# WHAT IS BEING ASKED
Restate word for word the lines below that run from the one holding "Copyright © 1998-2026" through the one holding "n on escalation", inclusive. Pictures don't belong in the copy.

# Extracted data entries
╭──

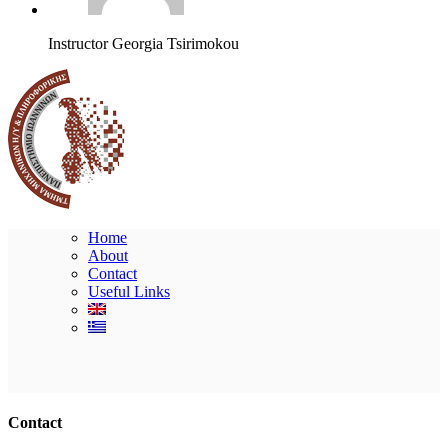
Instructor
Georgia Tsirimokou
Home
About
Contact
Useful Links
Ακολουθήστε μας
Contact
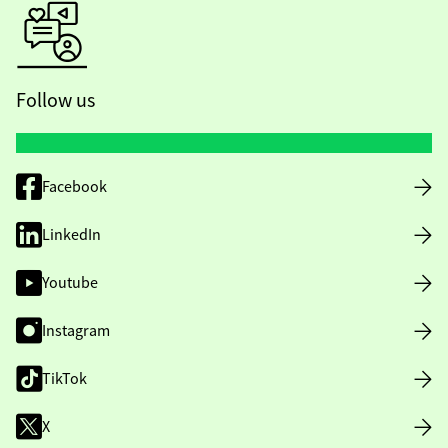
Follow us
Facebook
LinkedIn
Youtube
Instagram
TikTok
X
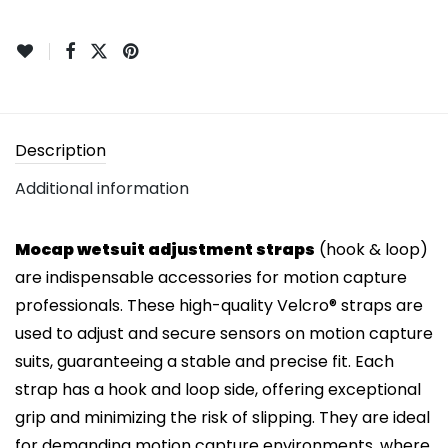
Description
Additional information
Mocap wetsuit adjustment straps
(hook & loop)
are indispensable accessories for motion capture
professionals. These high-quality Velcro® straps are
used to adjust and secure sensors on motion capture
suits, guaranteeing a stable and precise fit. Each
strap has a hook and loop side, offering exceptional
grip and minimizing the risk of slipping. They are ideal
for demanding motion capture environments, where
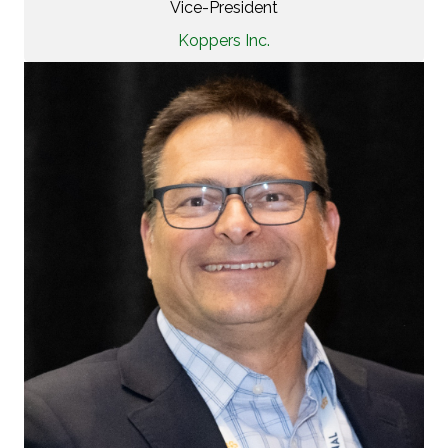
Vice-President
Koppers Inc.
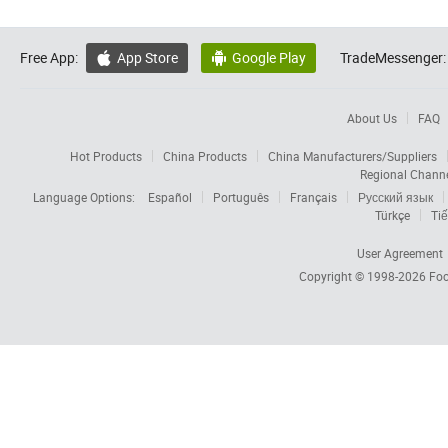
Free App:
App Store
Google Play
TradeMessenger:


About Us
FAQ
Hot Products
China Products
China Manufacturers/Suppliers
Regional Chann
Language Options:
Español
Português
Français
Русский язык
Türkçe
Tiế
User Agreement
Copyright © 1998-2026
Foc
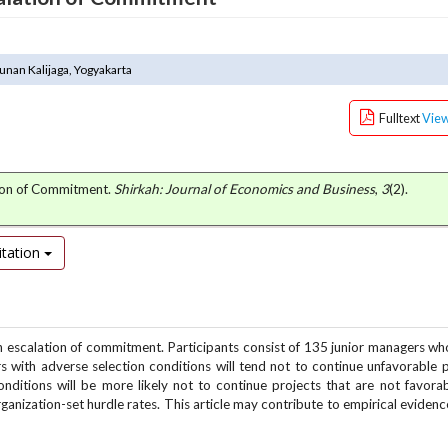
unan Kalijaga, Yogyakarta
Fulltext
Vie
tion of Commitment.
Shirkah: Journal of Economics and Business
,
3
(2).
tation
n on escalation of commitment. Participants consist of 135 junior managers w
 with adverse selection conditions will tend not to continue unfavorable p
onditions will be more likely not to continue projects that are not favora
ganization-set hurdle rates. This article may contribute to empirical evidenc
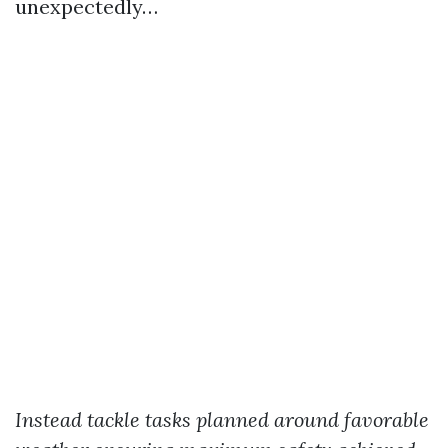
unexpectedly…
Instead tackle tasks planned around favorable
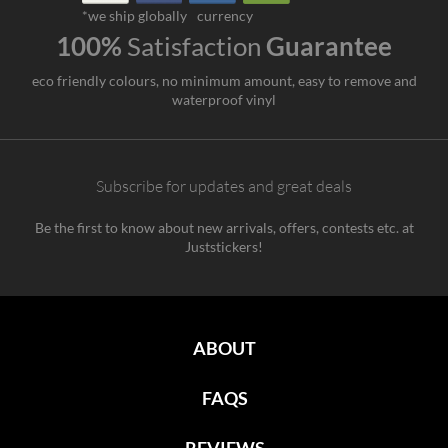
*we ship globally
currency
100%
Satisfaction
Guarantee
eco friendly colours, no minimum amount, easy to remove and
waterproof vinyl
Subscribe for updates and great deals
Be the first to know about new arrivals, offers, contests etc. at
Juststickers!
ABOUT
FAQS
REVIEWS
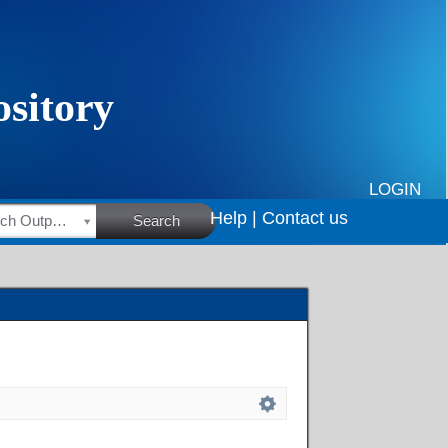
LOGIN
Help |
Contact us
HSRC Research Outputs
Search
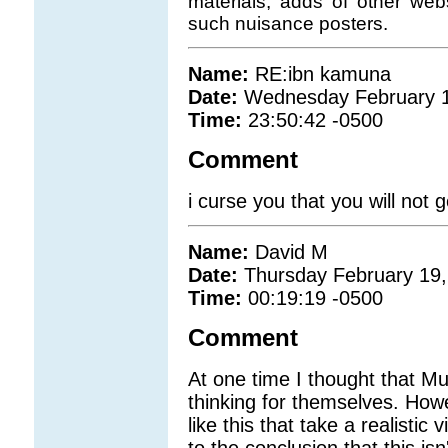
materials, adds of other we
such nuisance posters.
Name:
RE:ibn kamuna
Date:
Wednesday February 1
Time:
23:50:42 -0500
Comment
i curse you that you will not 
Name:
David M
Date:
Thursday February 19,
Time:
00:19:19 -0500
Comment
At one time I thought that M
thinking for themselves. Howe
like this that take a realistic
to the conclusion that this is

╰──

# RESPONSE TO THE EXERCISE
Copyright © 1998-2026
Foc
unan Kalijaga, Yogyakarta
Fulltext
Vie
tion of Commitment.
Shirkah: Journal of Economics and Business
,
3
(2).
tation
n on escalation of commitment. Participants consist of 135 junior managers w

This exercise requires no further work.